**Source data:**
══════════════════════════════

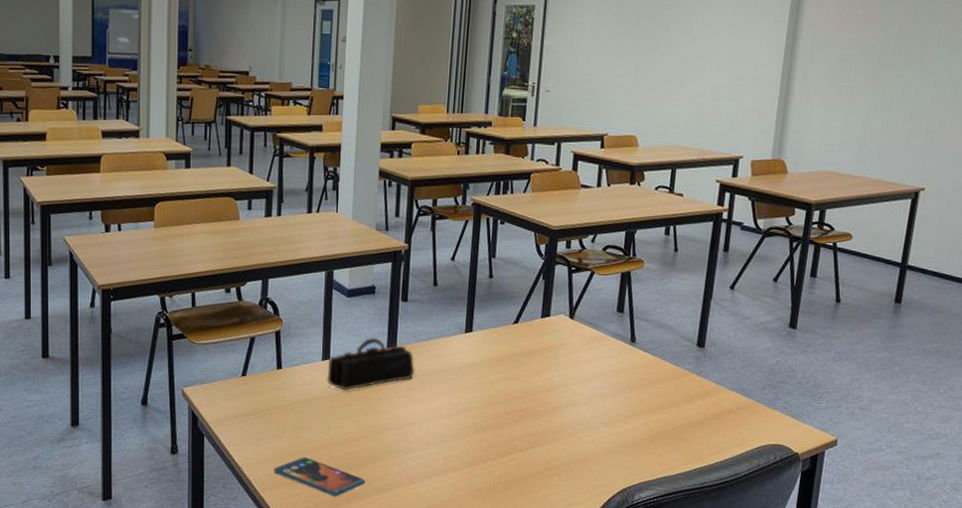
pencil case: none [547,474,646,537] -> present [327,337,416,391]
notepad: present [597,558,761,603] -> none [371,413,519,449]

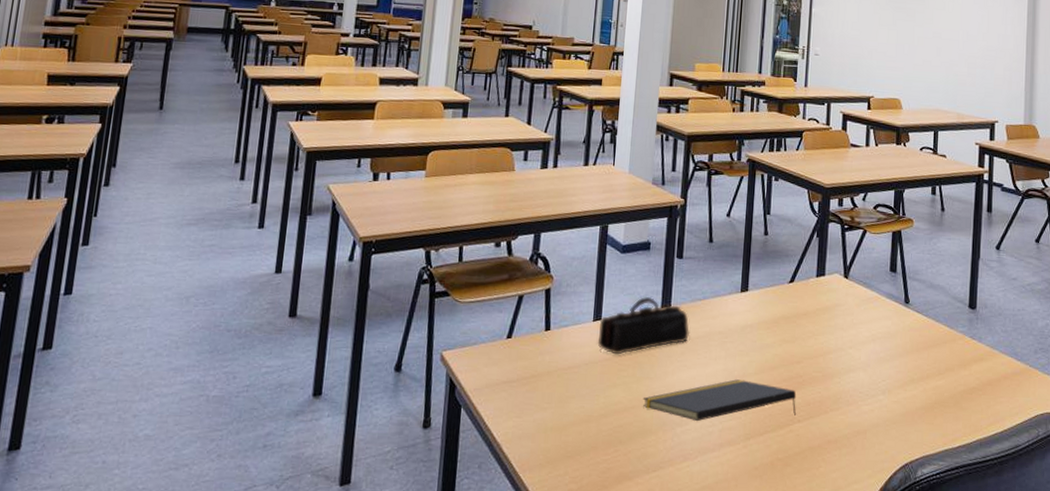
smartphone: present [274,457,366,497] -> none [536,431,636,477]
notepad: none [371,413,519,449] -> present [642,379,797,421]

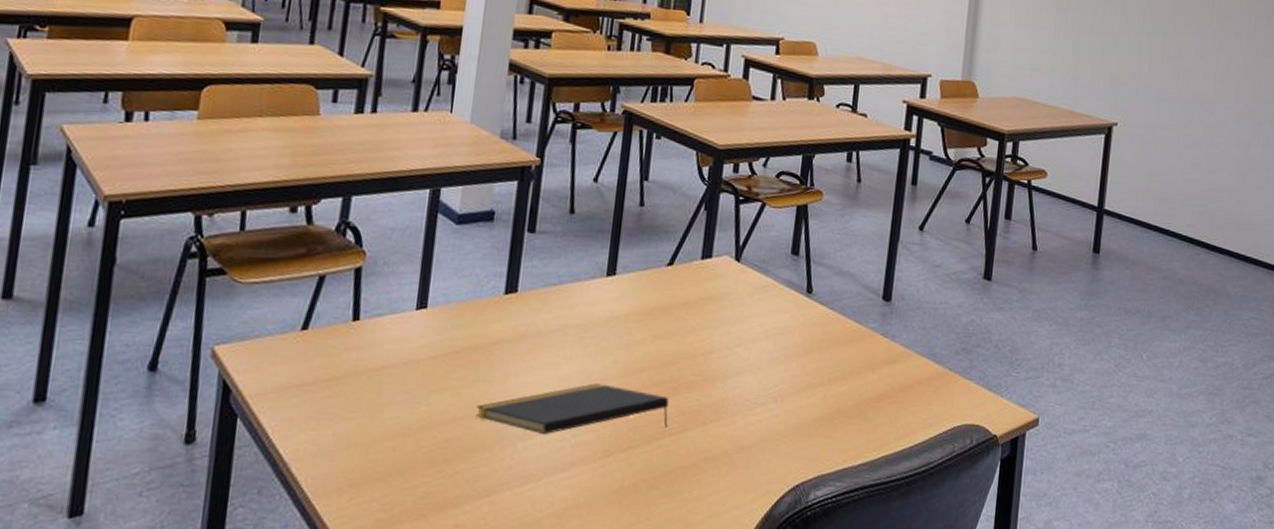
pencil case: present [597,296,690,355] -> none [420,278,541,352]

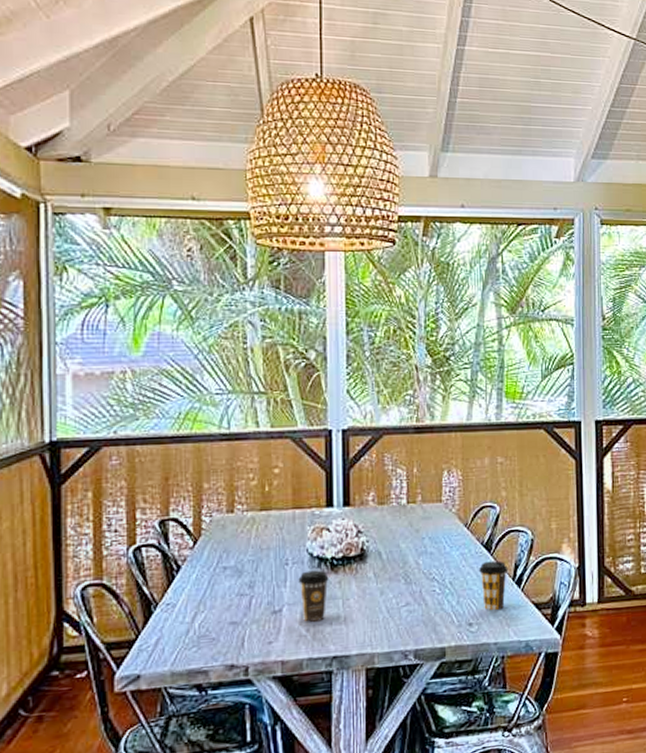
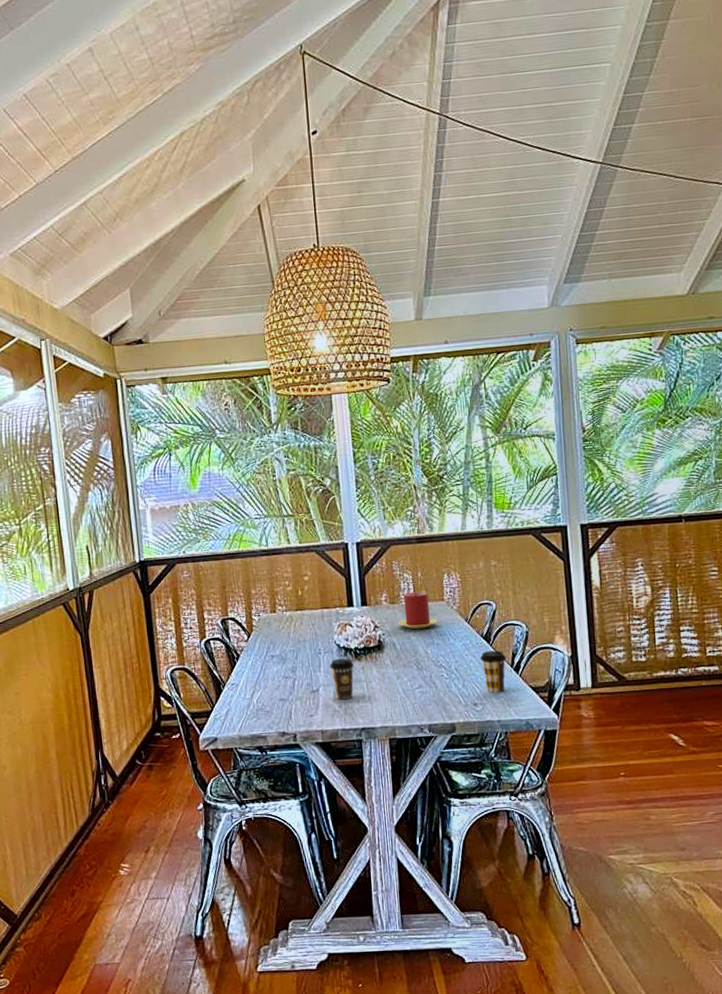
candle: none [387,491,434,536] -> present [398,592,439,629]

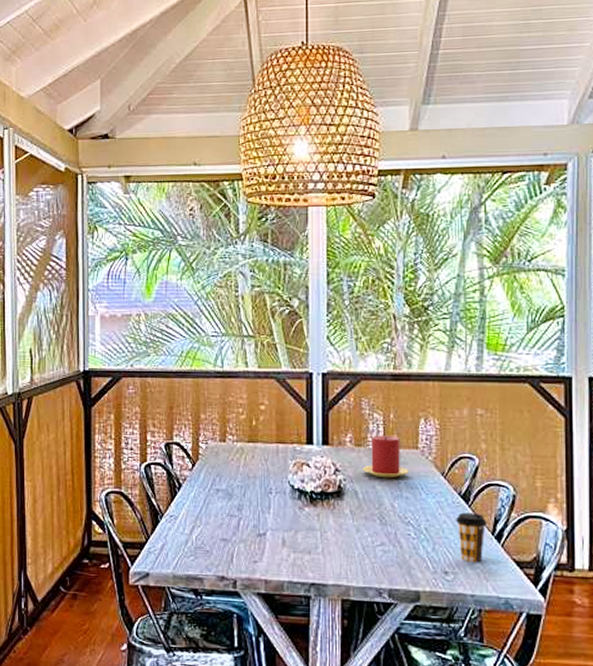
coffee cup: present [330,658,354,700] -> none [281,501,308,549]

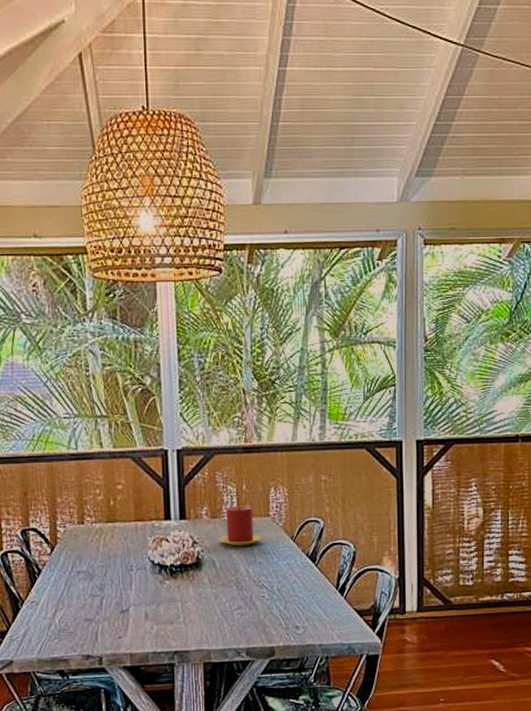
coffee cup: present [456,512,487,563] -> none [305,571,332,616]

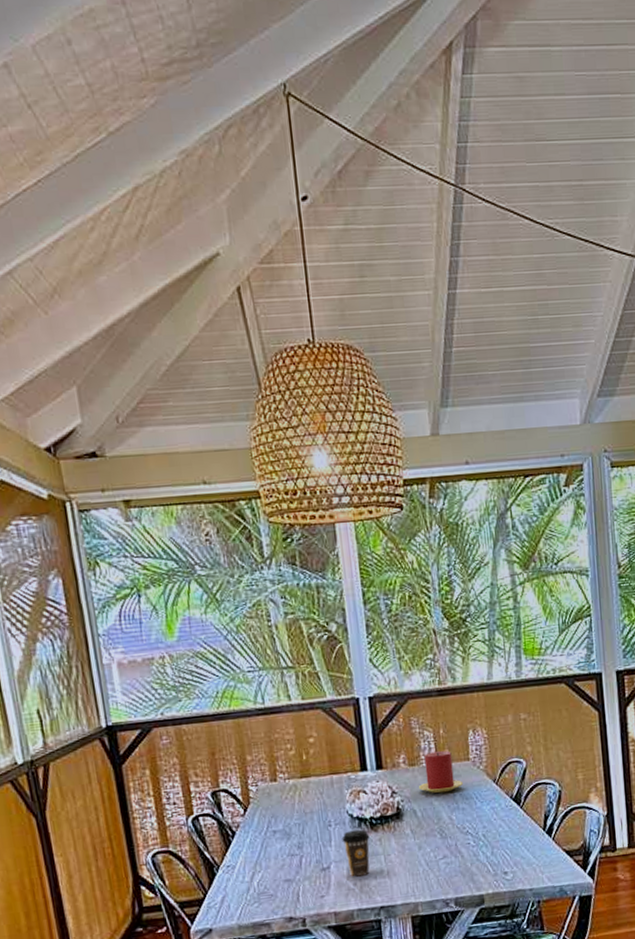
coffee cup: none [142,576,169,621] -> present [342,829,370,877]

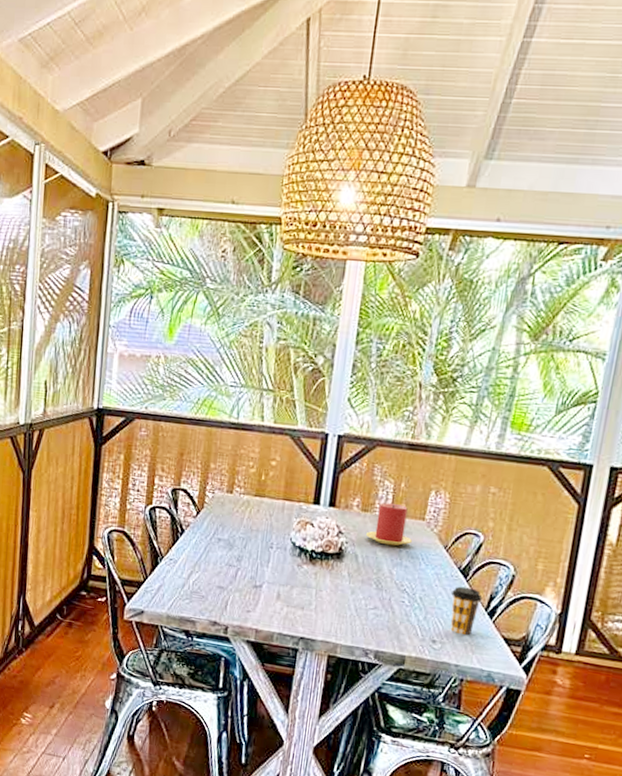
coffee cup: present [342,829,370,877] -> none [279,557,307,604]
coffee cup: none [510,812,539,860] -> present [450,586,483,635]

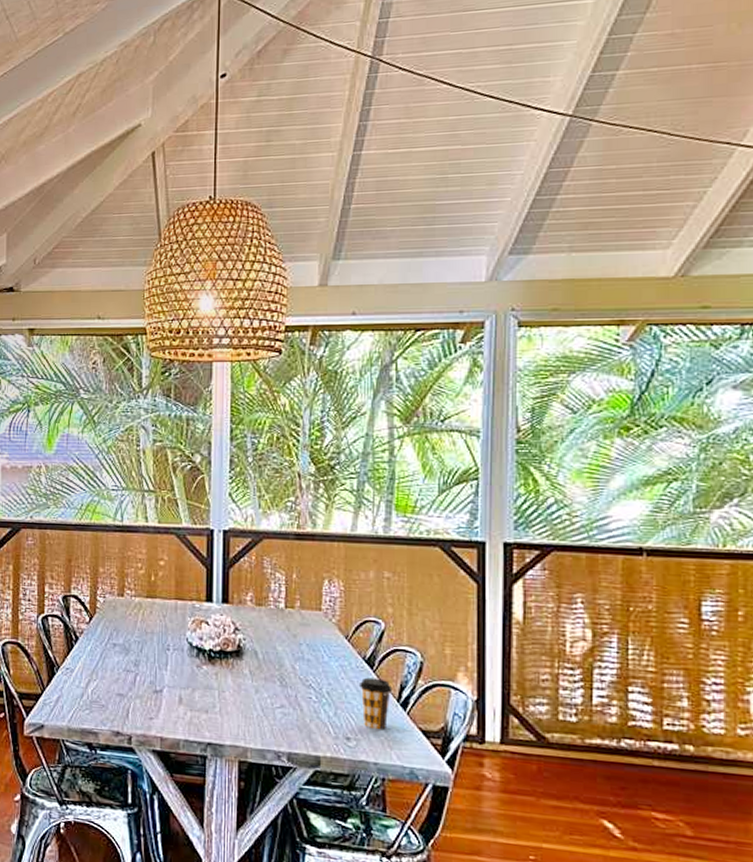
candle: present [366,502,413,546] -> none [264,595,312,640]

══════════════════════════════

**Exercise description:** Return all of the entries exactly as written, but drop any pictures they hold.

**Result:**
pencil case: none [547,474,646,537] -> present [327,337,416,391]
notepad: present [597,558,761,603] -> none [371,413,519,449]

smartphone: present [274,457,366,497] -> none [536,431,636,477]
notepad: none [371,413,519,449] -> present [642,379,797,421]

pencil case: present [597,296,690,355] -> none [420,278,541,352]

candle: none [387,491,434,536] -> present [398,592,439,629]

coffee cup: present [330,658,354,700] -> none [281,501,308,549]

coffee cup: present [456,512,487,563] -> none [305,571,332,616]

coffee cup: none [142,576,169,621] -> present [342,829,370,877]

coffee cup: present [342,829,370,877] -> none [279,557,307,604]
coffee cup: none [510,812,539,860] -> present [450,586,483,635]

candle: present [366,502,413,546] -> none [264,595,312,640]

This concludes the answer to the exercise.